Oberragen Nr. 13, 13a

Foto: Alletto, 2013 (CC BY-SA 3.0).

Adresse: Frühere Hausnummern: 33, 123, 125

Grundbuch-Nr.: 159/1

Frühere Namen:

Johann Tinkhauser gibt (für Nr. 126!) für 1546 Jakob Garber als Eigentümer an; für 1613 Mathias Fiechter Wirth; für 1700: Freyherrn Anton von Sternbach, und Martin Santer Bildhauer; für 1835: Mathias Gasser Bauer.

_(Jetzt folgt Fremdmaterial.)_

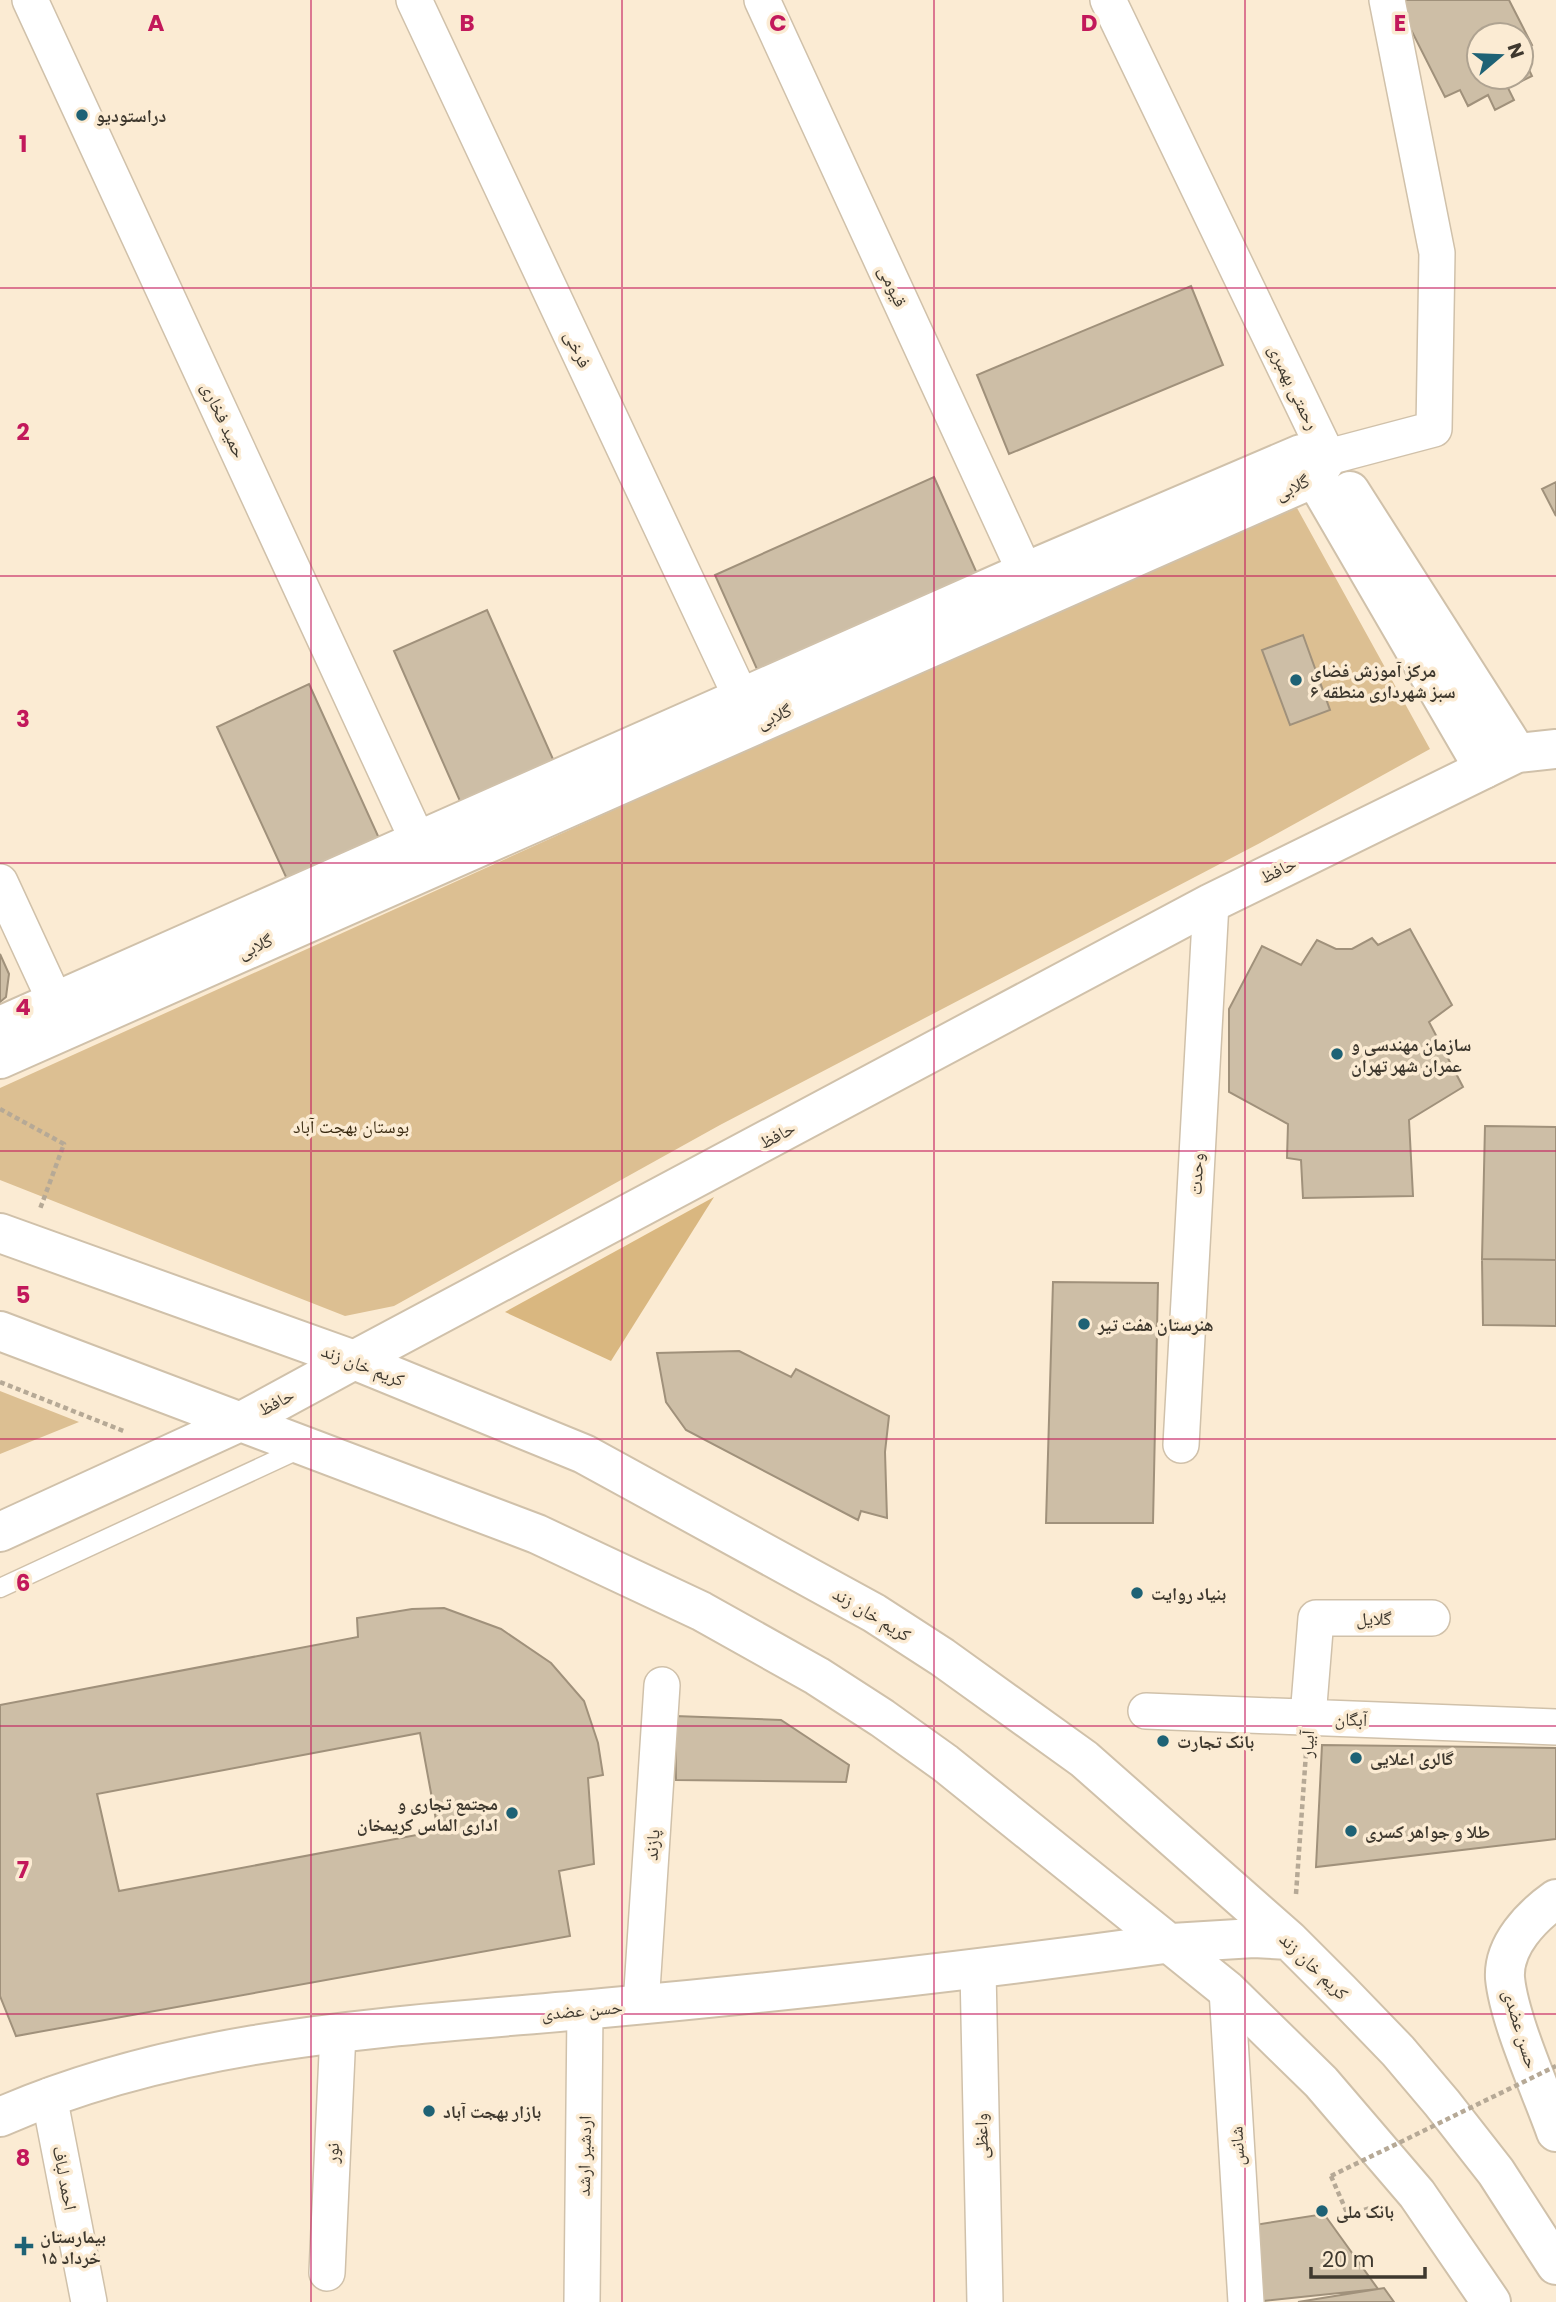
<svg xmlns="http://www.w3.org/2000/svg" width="1556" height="2302" font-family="Poppins,'Noto Naskh Arabic',sans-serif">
  <rect width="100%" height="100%" fill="#fbebd3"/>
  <path fill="#dcbf92" d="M1297,508L1430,749L1260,843L720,1125L394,1306L345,1316L0,1180V1088L1055,610Z
    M0,1391L79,1422L0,1454Z"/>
  <path fill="#d9b780" d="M714,1197L611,1361L505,1312Z"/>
  <path fill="#cdbea6" stroke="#a0917b" stroke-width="2" fill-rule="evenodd" d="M1396,0H1509L1532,45L1521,50V35H1479V77H1521V53L1532,76L1508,88L1514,100L1495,110L1488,95L1468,106L1460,90L1445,97Z
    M1191,286L1223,365L1009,454L977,375Z
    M934,477L979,578L760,676L715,575Z
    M1556,482V516L1542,489Z
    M487,610L560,775L467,817L394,651Z
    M1303,635L1330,710L1290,725L1262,650Z
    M309,684L383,847L292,890L217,727Z
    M1410,929L1452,1005L1429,1022L1463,1087L1409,1120L1413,1196L1303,1198L1301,1160L1287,1158L1288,1124L1229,1092V1009L1262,946L1301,965L1317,940L1336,949H1352L1372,938L1378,945Z
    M0,954L9,974L6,997L0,1002Z
    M1485,1126L1556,1127V1260L1482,1259Z
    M1482,1259L1556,1260V1326L1483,1325Z
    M1053,1282L1158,1283L1153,1523H1046Z
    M739,1351L791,1377L796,1369L889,1416L885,1452L887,1518L861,1511L858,1520L686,1430L666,1402L657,1353Z
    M444,1608L501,1629L551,1663L584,1701L598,1743L603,1775L588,1778L594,1864L559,1871L570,1936L16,2036L0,1996V1705L358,1637L357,1618L412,1609ZM420,1733L438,1831L119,1891L97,1794Z
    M675,1716L781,1720L849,1765L846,1782L676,1780Z
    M1322,1745L1556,1748V1839L1316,1867Z
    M1324,2214L1378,2289L1254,2302L1248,2226Z
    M1384,2288L1394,2302H1298L1378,2289Z"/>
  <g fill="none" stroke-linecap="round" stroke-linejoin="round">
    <g stroke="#d0c1aa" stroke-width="21">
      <path id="service" d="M0,1588L302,1448"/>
    </g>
    <g stroke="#d0c1aa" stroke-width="38">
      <path id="minor" d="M30,0L418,841
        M414,0L741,697
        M762,0L1025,572
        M1108,0L1328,457L1434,429L1437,253L1387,0
        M0,882L55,1001
        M1181,1445L1211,903
        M1146,1711L1556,1727
        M1308,1717L1316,1618H1432
        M978,1970L985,2302
        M1227,1990L1246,2302
        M641,2005L662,1685
        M49,2096L89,2302
        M327,2273L338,2032
        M582,2302L585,2010"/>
    </g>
    <g stroke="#d0c1aa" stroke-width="42">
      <path id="tertiary" d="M1302,456L1484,769
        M1350,491L1517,753
        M0,1026L1025,572L1301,454L1328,457
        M0,1059L1314,478L1328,457
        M1556,1899C1532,1916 1503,1945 1505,1978C1509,2020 1541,2090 1556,2132
        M0,2117C190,2034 399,2027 603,2008C793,1991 983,1969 1172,1943"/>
    </g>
    <g stroke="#d0c1aa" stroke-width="42">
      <path id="secondary" d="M354,1360L1211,903L1517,753L1556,749"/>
    </g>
    <g stroke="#d0c1aa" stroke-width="42">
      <path id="primary" d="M0,1233L354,1360L584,1454L874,1613L942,1657L1084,1759L1289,1940L1340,1991L1398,2051L1442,2103L1496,2172L1556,2265
        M0,1331L537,1534L701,1611L817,1676L882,1718L945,1763L1227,1990L1321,2082L1417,2194L1491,2302
        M0,1532L240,1422L354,1360
        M1172,1943L1254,1938L1289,1940"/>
    </g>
    <path stroke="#b6a996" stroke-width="4.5" stroke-dasharray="5 3.5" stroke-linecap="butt" d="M0,1109L64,1144L40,1209
      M0,1382L126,1432
      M1296,1894L1306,1753
      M1331,2176L1348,2215L1377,2206"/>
    <use href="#service" stroke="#fff" stroke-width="18"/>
    <use href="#minor" stroke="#fff" stroke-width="35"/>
    <use href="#tertiary" stroke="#fff" stroke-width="38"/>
    <use href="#secondary" stroke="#fff" stroke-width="38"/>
    <use href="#primary" stroke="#fff" stroke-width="38"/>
    <path stroke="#b6a996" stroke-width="4.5" stroke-dasharray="5 3.5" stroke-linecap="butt" d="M1331,2176L1556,2066"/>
  </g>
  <path fill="none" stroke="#c2185b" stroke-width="2" stroke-opacity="0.55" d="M311,0V2302M622,0V2302M934,0V2302M1245,0V2302M0,288H1556M0,576H1556M0,863H1556M0,1151H1556M0,1439H1556M0,1726H1556M0,2014H1556"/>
  <g fill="#1e6275" stroke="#fbebd3" stroke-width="2.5">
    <circle cx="82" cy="115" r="7"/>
    <circle cx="1296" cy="680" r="7"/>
    <circle cx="1337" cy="1054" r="7"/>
    <circle cx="1084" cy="1324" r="7"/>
    <circle cx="1137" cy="1593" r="7"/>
    <circle cx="1163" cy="1741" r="7"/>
    <circle cx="1356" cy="1758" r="7"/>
    <circle cx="512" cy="1813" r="7"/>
    <circle cx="1351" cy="1831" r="7"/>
    <circle cx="429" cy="2111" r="7"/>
    <circle cx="1322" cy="2211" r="7"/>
    <path d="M20.5 2235.5h7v7h7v7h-7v7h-7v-7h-7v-7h7z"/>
  </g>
  <g text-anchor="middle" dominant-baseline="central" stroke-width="7" stroke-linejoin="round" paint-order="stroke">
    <g font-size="18" font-weight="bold" fill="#3e382e" stroke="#fbebd3" text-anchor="start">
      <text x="96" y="115">دراستودیو</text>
      <text x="1310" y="670">مرکز آموزش فضای<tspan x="1310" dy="21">سبز شهرداری منطقه ۶</tspan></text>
      <text x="1351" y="1044">سازمان مهندسی و<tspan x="1351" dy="21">عمران شهر تهران</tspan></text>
      <text x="1098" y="1324">هنرستان هفت تیر</text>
      <text x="1151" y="1593">بنیاد روایت</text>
      <text x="1177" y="1741">بانک تجارت</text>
      <text x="1370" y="1758">گالری اعلایی</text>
      <text x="498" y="1803" text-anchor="end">مجتمع تجاری و<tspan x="498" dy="21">اداری الماس کریمخان</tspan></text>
      <text x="1365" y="1831">طلا و جواهر کسری</text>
      <text x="443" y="2111">بازار بهجت آباد</text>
      <text x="1336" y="2211">بانک ملی</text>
      <text x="40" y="2236">بیمارستان<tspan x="40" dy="21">۱۵ خرداد</tspan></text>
    </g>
    <g font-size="18" fill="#3e382e" stroke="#fbebd3">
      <text transform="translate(893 286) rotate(65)">قیومی</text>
      <text transform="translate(578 349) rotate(65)">فرخی</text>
      <text transform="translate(1294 387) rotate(64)">رحمتی بهمبری</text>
      <text transform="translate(224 420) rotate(65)">حمید فخاری</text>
      <text transform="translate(1292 487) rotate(-26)">گلابی</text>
      <text transform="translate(774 716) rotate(-24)">گلابی</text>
      <text transform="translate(1278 870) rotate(-26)">حافظ</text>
      <text transform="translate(255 946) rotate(-24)">گلابی</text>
      <text transform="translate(777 1135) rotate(-28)">حافظ</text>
      <text transform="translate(1196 1174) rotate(-87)">وحدت</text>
      <text transform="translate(363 1365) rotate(21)">کریم خان زند</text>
      <text transform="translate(276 1402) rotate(-28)">حافظ</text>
      <text transform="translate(872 1614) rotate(31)">کریم خان زند</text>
      <text x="1374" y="1618">گلایل</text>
      <text transform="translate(1351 1719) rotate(2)">آبگان</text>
      <text transform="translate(1307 1744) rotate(-87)">آبیار</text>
      <text transform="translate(652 1845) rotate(-86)">پازند</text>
      <text transform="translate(1314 1966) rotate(44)">کریم خان زند</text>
      <text transform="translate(582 2010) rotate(-5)">حسن عضدی</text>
      <text transform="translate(1521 2029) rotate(73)">حسن عضدی</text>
      <text transform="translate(981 2136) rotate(-91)">واعظی</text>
      <text transform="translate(1237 2146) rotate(-93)">شانس</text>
      <text transform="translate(332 2153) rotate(-88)">نور</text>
      <text transform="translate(584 2156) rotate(-89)">اردشیر ارشد</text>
      <text transform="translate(65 2178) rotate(79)">احمد لباف</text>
    </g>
    <g font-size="18" fill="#382910" stroke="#fbebd3">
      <text x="351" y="1126">بوستان بهجت آباد</text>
    </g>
  </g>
  <g font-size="23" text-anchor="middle" font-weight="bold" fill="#c2185b" stroke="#fbebd3" stroke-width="7" stroke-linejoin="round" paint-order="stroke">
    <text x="156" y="31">A</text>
    <text x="467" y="31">B</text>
    <text x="778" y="31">C</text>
    <text x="1089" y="31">D</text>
    <text x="1400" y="31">E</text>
    <text x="23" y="152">1</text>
    <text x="23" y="440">2</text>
    <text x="23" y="727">3</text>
    <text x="23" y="1015">4</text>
    <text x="23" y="1303">5</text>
    <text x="23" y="1591">6</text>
    <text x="23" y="1878">7</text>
    <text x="23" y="2166">8</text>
  </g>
  <g transform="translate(1500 56) rotate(71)"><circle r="33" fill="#fbebd3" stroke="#afa391" stroke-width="2"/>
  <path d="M0-5L12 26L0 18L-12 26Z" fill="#1e6275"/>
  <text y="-10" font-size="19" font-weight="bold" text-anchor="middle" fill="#3e382e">N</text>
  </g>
  <path d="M1311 2267v10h114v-10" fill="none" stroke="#3e382e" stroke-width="3.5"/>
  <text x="1322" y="2267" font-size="21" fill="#3e382e" stroke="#fbebd3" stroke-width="5" paint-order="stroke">20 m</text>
</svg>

Erika Kustatscher schreibt über Jakob Gerber, sein Nachname lasse wohl auf sein Handwerk schließen. 1550 ist er einmalig als Steuerpflichtiger in Bruneck dokumentiert, Bemessungsgrundlage war ein Objekt in Oberragen.

Mariatheresianischer Kataster: Anton Kofler besitzt eine Feuer- und eine Futterbehausung sowie einen Garten im Zwinger.

1810 kauft Andrä Kofler von seinem Vater Anton die sogenannte Kerer- oder Santerische Behausung mit Stadel, Stallung und Krautgarten. 1816 verkauft er als Inwohner in Bruneck sein Besitzrecht an Mathias Gasser, gewesenen Müller in Bruneck, weiter. Beim Brand 1836 wird die Liegenschaft beschädigt. Mathias Gasser stirbt 1844 und die Tochter Maria übernimmt den Nachlass.

1871 scheint Josef Mutschlechner als Besitzer auf.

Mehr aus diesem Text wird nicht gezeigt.